Wave Physics as an Analog Recurrent Neural Network
This work introduces a new class of analog processors for temporal data, potentially benefiting fields like signal processing and AI hardware, though it is incremental as it builds on existing analog and neural network concepts.
The authors tackled the problem of creating faster and energy-efficient analog machine learning hardware by mapping wave physics dynamics to recurrent neural network computations, demonstrating that an inverse-designed medium can perform vowel classification on raw audio with performance comparable to digital RNNs.

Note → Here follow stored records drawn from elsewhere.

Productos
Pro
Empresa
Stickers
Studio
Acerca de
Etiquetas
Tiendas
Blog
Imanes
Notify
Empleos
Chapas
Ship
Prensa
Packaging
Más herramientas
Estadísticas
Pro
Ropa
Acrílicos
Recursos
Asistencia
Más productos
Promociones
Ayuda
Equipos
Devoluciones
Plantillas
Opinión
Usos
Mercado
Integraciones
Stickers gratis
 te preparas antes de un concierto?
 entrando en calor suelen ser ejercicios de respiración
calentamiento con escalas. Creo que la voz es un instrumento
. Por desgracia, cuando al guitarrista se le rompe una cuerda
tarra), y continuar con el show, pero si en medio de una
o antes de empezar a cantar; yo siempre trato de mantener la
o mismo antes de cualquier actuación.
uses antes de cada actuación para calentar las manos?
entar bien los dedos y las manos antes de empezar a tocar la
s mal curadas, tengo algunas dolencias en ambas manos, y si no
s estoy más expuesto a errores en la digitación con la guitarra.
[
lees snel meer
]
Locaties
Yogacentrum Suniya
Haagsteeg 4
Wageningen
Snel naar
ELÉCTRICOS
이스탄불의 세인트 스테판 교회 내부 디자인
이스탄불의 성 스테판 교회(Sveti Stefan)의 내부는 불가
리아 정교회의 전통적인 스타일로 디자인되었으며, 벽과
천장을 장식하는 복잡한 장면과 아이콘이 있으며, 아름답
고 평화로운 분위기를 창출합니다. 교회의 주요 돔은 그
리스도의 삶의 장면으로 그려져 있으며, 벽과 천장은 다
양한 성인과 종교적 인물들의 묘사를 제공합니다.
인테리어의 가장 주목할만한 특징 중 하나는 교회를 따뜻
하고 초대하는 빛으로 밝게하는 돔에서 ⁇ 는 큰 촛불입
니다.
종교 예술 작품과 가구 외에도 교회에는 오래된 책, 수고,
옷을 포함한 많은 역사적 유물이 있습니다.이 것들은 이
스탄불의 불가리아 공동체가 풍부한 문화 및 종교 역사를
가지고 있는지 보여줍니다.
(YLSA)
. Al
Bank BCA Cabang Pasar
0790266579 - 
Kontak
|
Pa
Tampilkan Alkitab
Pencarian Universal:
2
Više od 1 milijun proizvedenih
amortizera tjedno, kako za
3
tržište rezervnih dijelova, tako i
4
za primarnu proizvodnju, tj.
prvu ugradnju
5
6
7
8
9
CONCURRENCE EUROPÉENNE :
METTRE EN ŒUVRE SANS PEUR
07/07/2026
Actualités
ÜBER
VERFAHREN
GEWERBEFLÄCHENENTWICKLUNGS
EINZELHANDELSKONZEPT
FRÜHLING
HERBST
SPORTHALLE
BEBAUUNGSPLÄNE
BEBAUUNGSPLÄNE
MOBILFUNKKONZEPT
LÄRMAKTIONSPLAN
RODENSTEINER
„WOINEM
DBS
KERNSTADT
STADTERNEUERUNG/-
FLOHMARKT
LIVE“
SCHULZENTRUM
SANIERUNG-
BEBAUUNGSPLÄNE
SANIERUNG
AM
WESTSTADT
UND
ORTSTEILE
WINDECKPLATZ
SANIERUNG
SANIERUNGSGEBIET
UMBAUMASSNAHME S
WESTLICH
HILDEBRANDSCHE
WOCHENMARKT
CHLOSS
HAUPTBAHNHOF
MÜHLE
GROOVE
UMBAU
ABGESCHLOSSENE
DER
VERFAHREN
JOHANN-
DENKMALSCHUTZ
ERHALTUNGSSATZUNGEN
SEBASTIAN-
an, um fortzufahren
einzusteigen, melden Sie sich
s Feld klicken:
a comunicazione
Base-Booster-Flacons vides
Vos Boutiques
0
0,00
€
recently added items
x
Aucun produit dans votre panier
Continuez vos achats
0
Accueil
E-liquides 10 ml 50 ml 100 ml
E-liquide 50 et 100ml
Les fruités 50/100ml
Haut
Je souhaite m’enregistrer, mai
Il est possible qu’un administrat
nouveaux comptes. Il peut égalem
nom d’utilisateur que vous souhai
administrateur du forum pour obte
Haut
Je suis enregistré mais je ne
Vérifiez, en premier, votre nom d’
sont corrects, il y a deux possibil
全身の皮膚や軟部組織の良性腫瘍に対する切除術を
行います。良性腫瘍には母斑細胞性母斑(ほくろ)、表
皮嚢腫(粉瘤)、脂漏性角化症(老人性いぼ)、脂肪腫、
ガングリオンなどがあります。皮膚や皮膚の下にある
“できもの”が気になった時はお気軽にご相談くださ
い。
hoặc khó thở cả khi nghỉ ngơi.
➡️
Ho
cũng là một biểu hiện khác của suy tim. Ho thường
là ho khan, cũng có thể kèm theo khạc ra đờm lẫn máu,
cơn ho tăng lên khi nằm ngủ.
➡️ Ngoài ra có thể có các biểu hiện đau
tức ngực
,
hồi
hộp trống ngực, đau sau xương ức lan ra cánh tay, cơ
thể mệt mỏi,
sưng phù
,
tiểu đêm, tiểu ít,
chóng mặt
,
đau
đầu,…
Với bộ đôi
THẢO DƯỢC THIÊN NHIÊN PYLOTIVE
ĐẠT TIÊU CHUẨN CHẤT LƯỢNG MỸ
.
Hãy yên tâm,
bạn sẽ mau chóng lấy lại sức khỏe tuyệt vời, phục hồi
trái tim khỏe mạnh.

Analog machine learning hardware platforms promise to be faster and more energy-efficient than their digital counterparts. Wave physics, as found in acoustics and optics, is a natural candidate for building analog processors for time-varying signals. Here we identify a mapping between the dynamics of wave physics, and the computation in recurrent neural networks. This mapping indicates that physical wave systems can be trained to learn complex features in temporal data, using standard training techniques for neural networks. As a demonstration, we show that an inverse-designed inhomogeneous medium can perform vowel classification on raw audio signals as their waveforms scatter and propagate through it, achieving performance comparable to a standard digital implementation of a recurrent neural network. These findings pave the way for a new class of analog machine learning platforms, capable of fast and efficient processing of information in its native domain.